Хотя Габышев и получил международное признание – презентация его книги состоялась в Париже, он печатался в журнале Paris Match, давал интервью, его фото печатали на обложке, – самый большой успех ждал его на родине. На писателя хлынула лавина писем. Читателей волновало, накажут ли виновных в тех ужасах, что он описал. Реже спрашивали, как ему удалось пережить такой ад и сохранить в себе человека.
В «Одляне» он упоминал, что его путеводной звездой и опорой была любовь к Вере. Но и сейчас Леонид Андреевич, улыбаясь, уходит от ответа, был ли то литературный образ или существовала на самом деле загадочная Вера.
– В моей книге – 95% правды, а 5 – это не вымысел, а дополнение, – смеется он.
И до, и после выхода книги Габышев бывал в колониях. Ему необходимо было знать: изменилось ли там хоть что-то? Ведь начальство теперь лучше знает о том, что происходит в их ведомстве, а, значит, заключенным-мальчишкам теперь стало проще найти защиту. И самое главное, считает он, что мальчишки, находясь в неволе, должны иметь возможность заниматься своим образованием, получать профессию, чтобы им легче было начать новую жизнь.
«К людям ведь можно лучше относиться», – добавил писатель.
Верный друг и надежное плечо
Пока его не подкосила болезнь, Леонид Андреевич для своих близких и друзей был самой надежной опорой. В жизни он придерживается правила «Не суди, и сам не судим будешь».
Например, однажды, будучи уже на свободе, он не побрезговал встретить своего бывшего товарища по несчастью, относившегося на зоне к категории прокаженных. Встретил, помог выстоять, поддержал в новой жизни.
И хотя его прошлое довольно трагично, Леонид Габышев как-то раз воспользовался им, как козырем, чтобы отвадить от своей дочери хулиганов.
Вспоминает дочь Люба:
– Мне было лет 17, когда начали приставать какие-то приезжие хулиганы. В милицию обращалась – без толку. Пожаловалась отцу, он воспринял все всерьез. Первым делом обрил голову наголо, позвонил какому-то знакомому фээсбэшнику в отставке. С ним приехали еще пара человек, и мы поехали в Малые Чапурники, откуда предположительно и приезжала та шпана. Не сразу, но нашли дом одного из них. Внутрь я не заходила, но думаю, что эффект от появления отца был сильный. Лысый, с ужасным шрамом… Мне и то было не по себе. Отец потом рассказал, что произнес там только одну фразу: «Увижу, кто ближе чем на 100 метров к дочери подойдет, всплывете под Астраханью». Наверно, прозвучало убедительно, поскольку много лет никого из этой братии больше не видела».

**ДАННЫЕ ЗАПИСИ**
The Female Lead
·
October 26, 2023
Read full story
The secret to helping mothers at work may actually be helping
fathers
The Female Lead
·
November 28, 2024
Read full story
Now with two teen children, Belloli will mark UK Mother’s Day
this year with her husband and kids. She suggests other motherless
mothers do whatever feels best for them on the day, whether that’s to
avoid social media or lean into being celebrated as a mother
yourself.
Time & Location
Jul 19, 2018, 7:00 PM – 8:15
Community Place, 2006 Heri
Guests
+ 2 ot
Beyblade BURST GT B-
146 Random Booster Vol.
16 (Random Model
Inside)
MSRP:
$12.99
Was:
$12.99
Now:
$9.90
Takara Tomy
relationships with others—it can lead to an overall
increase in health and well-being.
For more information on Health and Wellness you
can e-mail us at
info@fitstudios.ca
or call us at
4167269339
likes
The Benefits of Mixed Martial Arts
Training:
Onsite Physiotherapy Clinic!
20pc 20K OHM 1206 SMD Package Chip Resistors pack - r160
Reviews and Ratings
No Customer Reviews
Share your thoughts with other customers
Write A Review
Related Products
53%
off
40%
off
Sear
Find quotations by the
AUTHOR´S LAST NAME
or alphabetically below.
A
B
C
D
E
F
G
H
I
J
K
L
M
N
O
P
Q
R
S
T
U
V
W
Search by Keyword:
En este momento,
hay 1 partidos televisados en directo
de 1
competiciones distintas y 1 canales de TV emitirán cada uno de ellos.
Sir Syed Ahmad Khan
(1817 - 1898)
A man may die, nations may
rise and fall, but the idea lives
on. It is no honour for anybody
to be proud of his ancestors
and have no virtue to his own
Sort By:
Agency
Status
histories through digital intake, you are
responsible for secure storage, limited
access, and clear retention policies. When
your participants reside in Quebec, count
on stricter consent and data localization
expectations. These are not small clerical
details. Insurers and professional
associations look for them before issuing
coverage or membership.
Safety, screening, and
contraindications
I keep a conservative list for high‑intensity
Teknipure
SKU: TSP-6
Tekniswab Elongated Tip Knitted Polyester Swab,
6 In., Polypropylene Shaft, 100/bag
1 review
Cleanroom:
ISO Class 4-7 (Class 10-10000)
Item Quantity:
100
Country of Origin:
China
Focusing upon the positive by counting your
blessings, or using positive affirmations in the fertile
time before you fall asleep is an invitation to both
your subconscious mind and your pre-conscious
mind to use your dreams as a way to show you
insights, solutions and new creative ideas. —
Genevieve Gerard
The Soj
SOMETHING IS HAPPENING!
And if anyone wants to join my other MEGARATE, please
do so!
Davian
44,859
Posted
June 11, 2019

**ЧТО ТРЕБУЕТСЯ**
Перепишите без изменений часть отрывка о Леониде Габышеве, начиная со слов «Верный друг и» и заканчивая словами «своей дочери хулиганов.».

**ПИСЬМЕННОЕ РЕШЕНИЕ**
Верный друг и надежное плечо
Пока его не подкосила болезнь, Леонид Андреевич для своих близких и друзей был самой надежной опорой. В жизни он придерживается правила «Не суди, и сам не судим будешь».
Например, однажды, будучи уже на свободе, он не побрезговал встретить своего бывшего товарища по несчастью, относившегося на зоне к категории прокаженных. Встретил, помог выстоять, поддержал в новой жизни.
И хотя его прошлое довольно трагично, Леонид Габышев как-то раз воспользовался им, как козырем, чтобы отвадить от своей дочери хулиганов.